As the title of this post indicates, the claims made by the plaintiff included a regulatory takings claim. The facts and details of their claims are in the opinion if you want to read them, but for our purposes today, they aren't really important. It's enough to note that the plaintiffs brought their takings claim in Florida state court. A prudent move, given Williamson County requires a property owner to first seek and be denied compensation through available state court procedures before the federal takings claim becomes ripe.
The City of Marathon removed the case to federal court, as it can do under City of Chicago v. International College of Surgeons, 522 U.S. 156 (1997). That case gives the governmental defendant in these kind of cases an asymmetrical ability to remove to federal court under "arising under" jurisdiction a case brought in state court, even though Williamson County in most cases doesn't allow the plaintiff to bring the same case in federal court originally.
The district court in Warner dismissed the takings claim as unripe under Williamson County. The Eleventh Circuit affirmed.
Wait a minute, the property owner argued, we did what the Supreme Court told us we had to do in Williamson County: we brought our takings case in Florida's courts, asking for compensation through available state procedures. The city removed us to federal court.
And here's where it gets strange. Despite that argument, the panel concluded the case wasn't ripe because the plaintiffs had not secured a denial of their compensation claim by the state court:
The plaintiffs also did not allege in their complaint that they availed themselves of this remedy and were denied relief. Instead, the plaintiffs seem to assert on appeal that the takings claim presented in their complaint is their just compensation claim. Notwithstanding the possibility that they were attempting to assert an inverse condemnation claim in Florida state court before the case was removed to federal court, we cannot review the claim until the plaintiffs have been denied relief by a Florida court.
Slip op. at 10.
Read that again if it didn't sink in the first time. The plaintiffs filed in state court, seeking just compensation. The city removed the case to federal court, then argued the case wasn't ripe because the plaintiffs had not been denied compensation by the state court. And the only reason they weren't denied compensation by the state court? The city removed to federal court. Which concluded that the plaintiffs claim are not ripe because they did not secure a state court denial of their claim, an action prevented by the removal of the case.

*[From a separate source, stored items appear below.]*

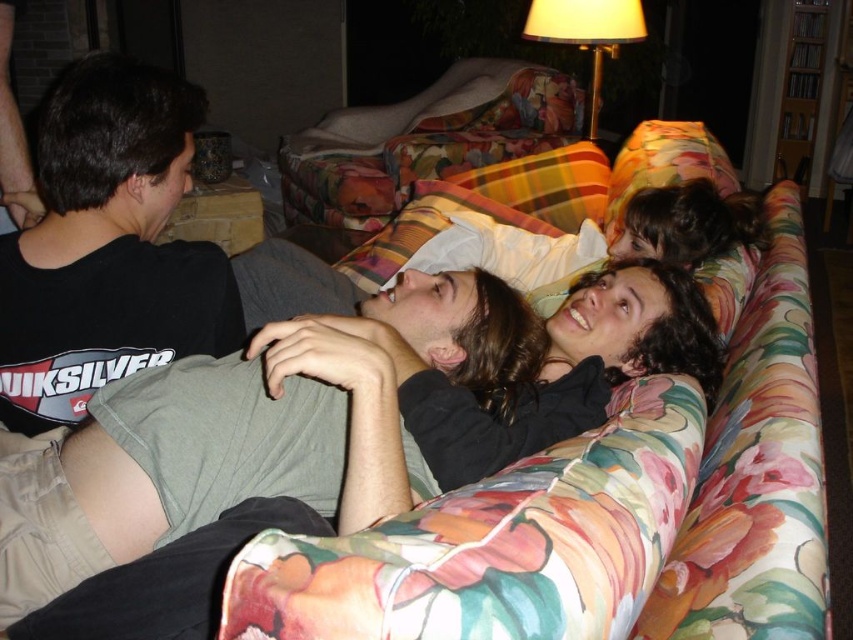
You are a photographer standing in front of the couch. You want to take a closeup shot of the black soft hair at center without moving the camera. Is it possible to do so with your current position?

The black soft hair at center is 83.20 centimeters from viewer, so if your camera can zoom sufficiently, you can take a closeup shot without moving closer.

You are a photographer setting up a shoot in this living room. You want to place a new floor lamp with a wide base next to the floral fabric couch at center. Considering the space between the couch and the metallic gold lampshade at upper right, will the floor lamp fit without blocking the lampshade?

The floral fabric couch at center is below the metallic gold lampshade at upper right, so placing a floor lamp next to the couch would not block the lampshade as they are positioned vertically apart.

Looking at this image, you are a photographer setting up a shoot in this living room. You want to place a small prop between the black soft hair at center and the metallic gold lampshade at upper right. Based on their positions, where should you place the prop?

The prop should be placed between the black soft hair at center and the metallic gold lampshade at upper right, positioning it below the lampshade and above the hair since the hair is below the lampshade.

The panel affirmed the district court's dismissal of the takings claim for lack of subject matter jurisdiction (i.e., without prejudice), which, if we were looking at this opinion charitably, effectively serves as a remand order of the City's removal. Even if so, the case still highlights the foolishness that Williamson County has spawned, because if the plaintiffs were to go back to state court (where they were originally) and refile a new suit against the city, what is to prevent the city from removing it again? Lather, rinse, repeat.
The better approach, we think, would have been for the Eleventh Circuit to follow the lead of the Sixth Circuit in this case, holding the defendant liable for removing a takings case, and then arguing it should be dismissed for lack of jurisdiction under Williamson County's available state procedures prong.